Point de vue

Point de vue, avril-mai 2018

Œuvres de Marine Bikard, Quentin Mornay, Maria Paris, Pablo Prieto-Stuck, Alicia Renaudin, Yann Yuan Yue

Curateur invité : Patrick Koumarianos


Interviewé en 2016, à l’occasion de l’exposition « La boîte de Pandore – une autre photographie » qu’il dirige au Musée d’art moderne de Paris, Jan Dibbets précise que « Ce qui m’importe c’est de faire en sorte que la photographie génère une réflexion sur le médium, et non pas sur son contenu au sens descriptif et narratif du terme. »

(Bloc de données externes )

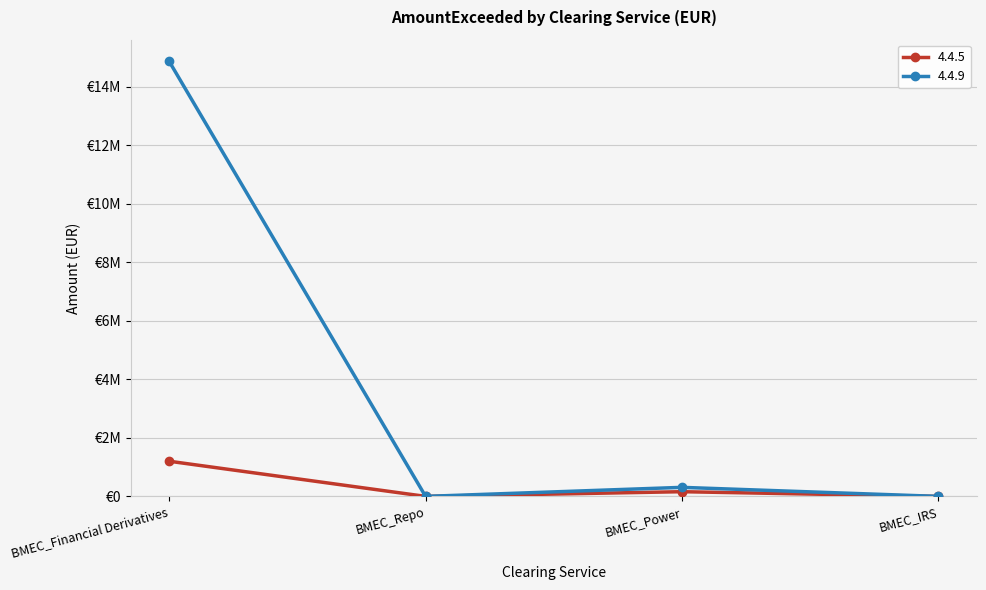

Is it true that 4.4.9 equals 0.0 at BMEC_IRS?

True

Cette réflexion imprègne l’esprit de notre exposition. Elle nous invite à changer de point de vue, à naviguer entre le visible et l’invisible, à repenser notre rôle de spectateur/trice.

La galerie Immix est transformée en laboratoire qui expose des œuvres à la croisée des arts plastiques et de la photo, réalisées par des artistes intimement liés aux Beaux-arts de Paris.

Ces dispositifs, ces objets dégagent une part de mystère. Ils attisent notre curiosité, nous obligent à interagir avec eux, à nous déplacer pour que nous puissions enfin appréhender dans leur ensemble les photos cachées ou déformées.

Maria Paris dans « Victim of circumstances » travaille avec l’espace : elle prend en photo au même moment sa chambre à coucher et le ciel. Elle superpose ensuite les deux images, et matérialise les étoiles par des trous réalisés dans les photos. Certaines parties de sa chambre deviennent illisibles, invisibles au hasard des circonstances stellaires. Mais la victimisation ne s’arrête point là : ces trouées riment et se décuplent avec les réflexions des spots d’éclairage sur la vitre devant la photo. Et avec ces trouées de lumière c’est nous mêmes, spectateur, selon les circonstances de nos déplacements qui trouons, altérons, rendons illisible la chambre à coucher. Le hasard de la place des étoiles comme les hasards de notre place assujettissent la connaissance.

Alicia Renaudin photographie des installations dans lesquelles elle insère des matériaux différents jusqu’à créer un trou noir qui va rendre invisible une partie de la photo, et qui se déplace – comme chez Marie Paris avec le spectateur/trice. Sa seconde œuvre est composée de 3 colonnes qui reprend ce jeu entre visible et invisible, ouvrir et fermer les yeux de la jeune femme selon nos passages et positions.

L’invisible c’est aussi ce que Quentin Mornay nous propose de découvrir sur ces peaux de cuir. Il utilise la technique de la photogrammétrie, utilisée en archéologie par exemple, qui à partir de prises photographiques permet de reconstituer un espace/un objet en 3D avec l’aide d’un ordinateur. Mais le système n’est pas infaillible. Et ce qui nous est donné de voir, ce n’est une vallée, mais des volumes qui ont échappé au dispositif photographique. Le programme informatique a quant à lui matérialisé l’invisible. Les effets sont d’autant plus accentués par la sinuosité et le relief des peaux exposées.

Le relief est également mis à profit par Yuan Yue pour créer une déformation de l’espace et, par voie de conséquence, de l’image. Nous sommes déconcertés par la progression vers le haut de ces gouttes d’eau qui échappent à la loi de la gravité, du plat et du relief. Nous sommes tout autant déconcertés lors que l’on se rapproche du sceau rouge, esseulé dans le coin, sorte de clin qui fait écho à la première œuvre de cet artiste, où l’on entend des gouttes d’eau mais rien n’est visible.

Le point de vue est central aussi pour la somptuosité des textures produites au fusain noir/blanc que Marine Bikard projette sur des tulles suspendues. Nous augmentons et dosons la densité du grésillement gris, la stridence des blancs, l’inflexion des courbures, selon notre emplacement, jusqu’à apercevoir leur échappé sur l’arrondi du mur. Pour notre grand plaisir, nous produisons un visible possible et incertain.

Combien de fois avons-nous été attirés par ces vitrines de boutiques occultées par de la peinture. La curiosité ne vous incite-t-elle pas à regarder ce qui se passe de l’autre côté ? Pablo Prieto joue sur cette ambiguïté. Il crée des scènes de chantier qui nous poussent à un certain voyeurisme. La photo ne se dévoile que par morceaux et nous oblige à nous déplacer pour en appréhender l’ensemble qui ne se révélera jamais.